Former Minister of Environment now UN Deputy Secretary-General, Amina Mohammed, has been accused of granting illegal permits to Chinese firms to import endangered Nigerian timber when she was in office. Mohammed served as Nigeria's Minister of Environment from November 2015 to February this year.
According to AFP, investigations by Environmental Investigation Agency (EIA), a Washington-based environmental campaigning organization, suggests that Mohammed provided documents used by Chinese importers to clear more than $300 million worth of rosewood logs (timbers) used in making luxury furniture. The agency alleged that the former Minister on January 16th, shortly before she left office, 'hurriedly' signed some export certificates.
The agency alleged that some officials in the Ministry of Environment were paid over $1 million to help the importers release the rosewood, which was put on a list of endangered species last year by the Convention on International Trade in Endangered Species of Wild Fauna and Flora (CITES).

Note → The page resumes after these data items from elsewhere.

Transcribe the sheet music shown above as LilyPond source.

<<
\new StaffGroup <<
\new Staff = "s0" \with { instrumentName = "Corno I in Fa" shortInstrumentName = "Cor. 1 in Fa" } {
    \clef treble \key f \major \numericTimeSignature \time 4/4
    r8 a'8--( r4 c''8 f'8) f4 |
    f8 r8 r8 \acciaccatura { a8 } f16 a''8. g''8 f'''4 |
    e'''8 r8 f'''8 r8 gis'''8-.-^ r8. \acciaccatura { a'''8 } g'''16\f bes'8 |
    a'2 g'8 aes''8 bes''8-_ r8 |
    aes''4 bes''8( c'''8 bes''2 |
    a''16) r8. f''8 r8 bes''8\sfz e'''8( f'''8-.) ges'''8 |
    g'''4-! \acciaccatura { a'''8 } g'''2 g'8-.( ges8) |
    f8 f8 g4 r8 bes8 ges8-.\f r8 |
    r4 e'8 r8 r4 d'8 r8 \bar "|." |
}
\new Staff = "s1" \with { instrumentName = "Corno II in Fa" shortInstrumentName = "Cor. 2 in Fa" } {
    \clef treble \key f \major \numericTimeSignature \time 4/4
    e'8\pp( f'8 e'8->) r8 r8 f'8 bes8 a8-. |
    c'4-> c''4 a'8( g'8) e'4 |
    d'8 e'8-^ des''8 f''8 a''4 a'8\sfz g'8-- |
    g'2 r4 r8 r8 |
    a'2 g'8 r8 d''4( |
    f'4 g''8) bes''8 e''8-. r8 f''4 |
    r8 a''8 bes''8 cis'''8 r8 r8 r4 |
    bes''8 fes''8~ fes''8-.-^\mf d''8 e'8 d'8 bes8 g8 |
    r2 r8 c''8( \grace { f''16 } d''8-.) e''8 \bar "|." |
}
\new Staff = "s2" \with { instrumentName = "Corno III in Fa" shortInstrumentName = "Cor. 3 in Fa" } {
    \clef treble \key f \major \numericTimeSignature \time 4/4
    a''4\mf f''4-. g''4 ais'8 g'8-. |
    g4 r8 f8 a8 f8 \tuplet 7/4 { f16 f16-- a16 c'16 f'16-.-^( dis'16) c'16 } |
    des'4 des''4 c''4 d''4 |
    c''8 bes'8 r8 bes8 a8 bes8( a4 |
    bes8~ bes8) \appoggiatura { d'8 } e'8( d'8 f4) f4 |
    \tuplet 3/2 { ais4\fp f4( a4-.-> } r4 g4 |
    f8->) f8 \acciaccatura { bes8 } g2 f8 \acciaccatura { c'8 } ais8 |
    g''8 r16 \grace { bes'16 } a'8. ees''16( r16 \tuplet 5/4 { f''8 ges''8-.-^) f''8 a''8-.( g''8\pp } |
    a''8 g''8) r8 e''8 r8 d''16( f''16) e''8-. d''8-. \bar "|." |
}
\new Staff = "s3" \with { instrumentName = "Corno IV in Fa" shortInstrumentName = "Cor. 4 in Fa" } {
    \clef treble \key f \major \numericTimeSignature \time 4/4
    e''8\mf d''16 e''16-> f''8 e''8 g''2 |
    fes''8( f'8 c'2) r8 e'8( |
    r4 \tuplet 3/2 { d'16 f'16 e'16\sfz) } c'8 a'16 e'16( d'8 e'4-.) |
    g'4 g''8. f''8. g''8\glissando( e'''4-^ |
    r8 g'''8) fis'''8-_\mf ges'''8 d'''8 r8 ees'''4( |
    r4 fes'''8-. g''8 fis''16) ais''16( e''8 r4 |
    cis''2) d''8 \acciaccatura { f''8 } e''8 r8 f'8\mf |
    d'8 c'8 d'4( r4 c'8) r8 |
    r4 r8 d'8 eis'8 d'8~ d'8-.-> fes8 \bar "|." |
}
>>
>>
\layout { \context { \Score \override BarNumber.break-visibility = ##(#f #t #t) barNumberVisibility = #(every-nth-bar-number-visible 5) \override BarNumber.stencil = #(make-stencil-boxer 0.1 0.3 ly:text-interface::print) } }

When contacted, Mohammed through the UN spokesman Farhan Haq categorically rejected the allegations of fraud. According to Haq, the signing of the permits for the rosewood exports was delayed after Mohammed insisted "that stringent due process was followed,".
"She says that she signed the export certificates requested before the ban only after due process was followed and better security watermarked certificates became available," he added.